Here’s what you should know about the semifinalist The Seed of Life, in the words of the artists.

The Seed of Life

Team Members: Terry Welker, Jes McMillan, Sierra Leone, and James Pate

We are place-makers and peacemakers. To create a place of peace and healing, we must first heal the place. Rather simply placing an object in the existing setting, which has a number of problems, we’ve chosen to recreate the entire plaza within the existing site and install art.

Our urban design approach is predicated on using the researched design principles of the famous urban anthropologist William H. White, the author of The Social Life of Small Urban Spaces, and the film he produced under the same title. Understanding that the site is a well-established part of the District DORA, we must balance the social and cultural conditions of the space with the need to design a quiet place of reflection.

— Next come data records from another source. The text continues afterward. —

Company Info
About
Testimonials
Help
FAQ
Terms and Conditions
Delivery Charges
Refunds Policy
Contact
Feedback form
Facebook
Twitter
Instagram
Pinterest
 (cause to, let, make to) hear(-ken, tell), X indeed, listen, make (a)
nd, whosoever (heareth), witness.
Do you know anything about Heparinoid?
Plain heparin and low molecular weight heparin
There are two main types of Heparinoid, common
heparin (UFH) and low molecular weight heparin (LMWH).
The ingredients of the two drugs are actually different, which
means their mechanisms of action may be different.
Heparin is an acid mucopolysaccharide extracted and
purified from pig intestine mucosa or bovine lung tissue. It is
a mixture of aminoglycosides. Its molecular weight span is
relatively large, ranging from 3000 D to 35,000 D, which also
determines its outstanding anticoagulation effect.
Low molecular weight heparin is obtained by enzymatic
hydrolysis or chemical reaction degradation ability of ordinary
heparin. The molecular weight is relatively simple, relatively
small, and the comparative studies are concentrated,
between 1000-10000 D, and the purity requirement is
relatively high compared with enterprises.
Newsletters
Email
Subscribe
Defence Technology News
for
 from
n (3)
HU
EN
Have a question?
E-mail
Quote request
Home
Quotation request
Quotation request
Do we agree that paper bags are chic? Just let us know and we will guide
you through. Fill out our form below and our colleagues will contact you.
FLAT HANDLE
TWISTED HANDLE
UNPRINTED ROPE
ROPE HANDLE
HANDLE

These contrasting conditions can and should coexist as its daily function changes with time of day and night, and the days of the week over the course of the year. The Unity Bench, Unity Table and Pillars of Remembrance are located well back from the busy public sidewalk and Fifth Street, yet still open to active use during DORA events.

The Seed of Life memorial site is a 45-foot-wide placemaking design. Our team’s extensive individual and collective interdisciplinary expertise is being leveraged to create a place encompassing the highest artistic standards. The team will use a four-tiered design model that involves mosaic art, creative writing, architectural design, and community engagement to make this happen.

The first tier will incorporate a 36-foot-wide comfortable “Unity Bench,” a low six-foot diameter “Unity Table” with an embedded time capsule, a backdrop of three ginkgo trees, and a sacred geometry in the hardscape design.

The first tier of design includes nine metal vertical Pillars of Remembrance standing ornaments that memorialize the victims and our united memory of them. The victims’ names will be backlit and inscribed on the side of each pillar, along with accenting lights on the front top half of each pillar, representing each victim’s eternal life force. Each pillar will have individualized mosaics on the front and rear faces with input from the families. One side of all pillars will be lavender, and the other side will be light yellow, creating two different moving views as people walk by.

The illumination of the victims, survivors, Oregon District, City of Dayton, and supporters will be celebrated in a spirit-lifting original tribute Pillar of Remembrance Poem that will be placed next to the pillars. Behind the pillars will be three yellow Princeton Sentry Ginkgo trees. The existing wall attached to the landscaping and pillar area will be transformed into a mosaic Unity Bench. The ground space will be covered with mosaic art, including a few small monochromatic designs and a sacred geometry design.